EXERCISE DIRECTIONS:
Copy each line of the entries that includes the word "CURSOS".

(STORED DATA Opens)

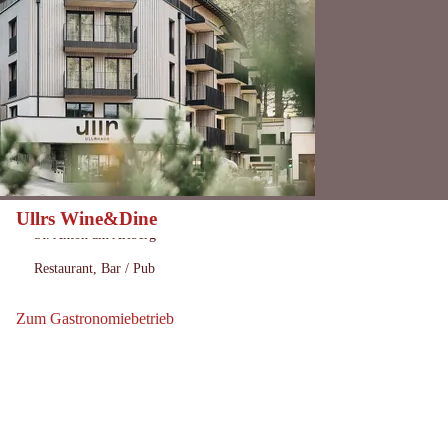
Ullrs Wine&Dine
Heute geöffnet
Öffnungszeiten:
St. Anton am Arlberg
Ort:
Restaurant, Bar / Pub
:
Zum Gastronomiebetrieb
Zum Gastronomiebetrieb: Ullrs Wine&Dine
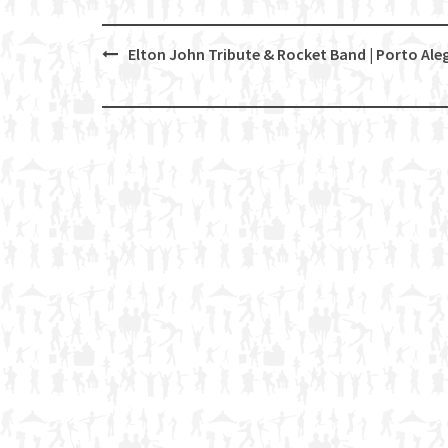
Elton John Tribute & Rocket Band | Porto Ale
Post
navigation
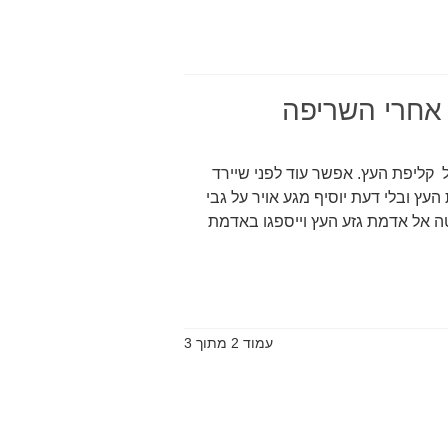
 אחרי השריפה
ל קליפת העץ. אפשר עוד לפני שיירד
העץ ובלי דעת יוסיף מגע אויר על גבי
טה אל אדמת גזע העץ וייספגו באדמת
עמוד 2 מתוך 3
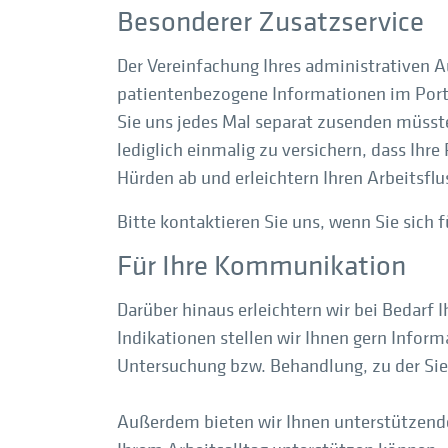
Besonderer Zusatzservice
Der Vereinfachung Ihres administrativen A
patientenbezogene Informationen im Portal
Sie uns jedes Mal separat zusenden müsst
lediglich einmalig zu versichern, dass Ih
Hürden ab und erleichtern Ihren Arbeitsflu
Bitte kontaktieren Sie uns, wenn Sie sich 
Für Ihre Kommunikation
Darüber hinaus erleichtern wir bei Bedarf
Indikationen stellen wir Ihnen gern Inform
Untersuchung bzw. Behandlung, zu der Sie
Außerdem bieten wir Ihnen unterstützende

(STORED DATA Closes)
(STORED DATA Opens)

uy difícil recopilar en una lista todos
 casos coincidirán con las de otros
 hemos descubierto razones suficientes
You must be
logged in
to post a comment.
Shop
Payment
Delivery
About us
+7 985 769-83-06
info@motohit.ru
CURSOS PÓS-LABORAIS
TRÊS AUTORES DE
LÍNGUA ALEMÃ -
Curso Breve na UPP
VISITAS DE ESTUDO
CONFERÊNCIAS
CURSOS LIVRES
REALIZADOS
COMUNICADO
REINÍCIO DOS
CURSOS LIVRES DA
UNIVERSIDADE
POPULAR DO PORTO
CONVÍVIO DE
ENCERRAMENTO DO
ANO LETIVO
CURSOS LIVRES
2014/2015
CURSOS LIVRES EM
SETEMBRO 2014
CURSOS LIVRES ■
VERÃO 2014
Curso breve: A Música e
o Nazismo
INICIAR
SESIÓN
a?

(STORED DATA Closes)

TASK RESPONSE:
CURSOS PÓS-LABORAIS
CURSOS LIVRES
CURSOS LIVRES DA
CURSOS LIVRES
CURSOS LIVRES EM
CURSOS LIVRES ■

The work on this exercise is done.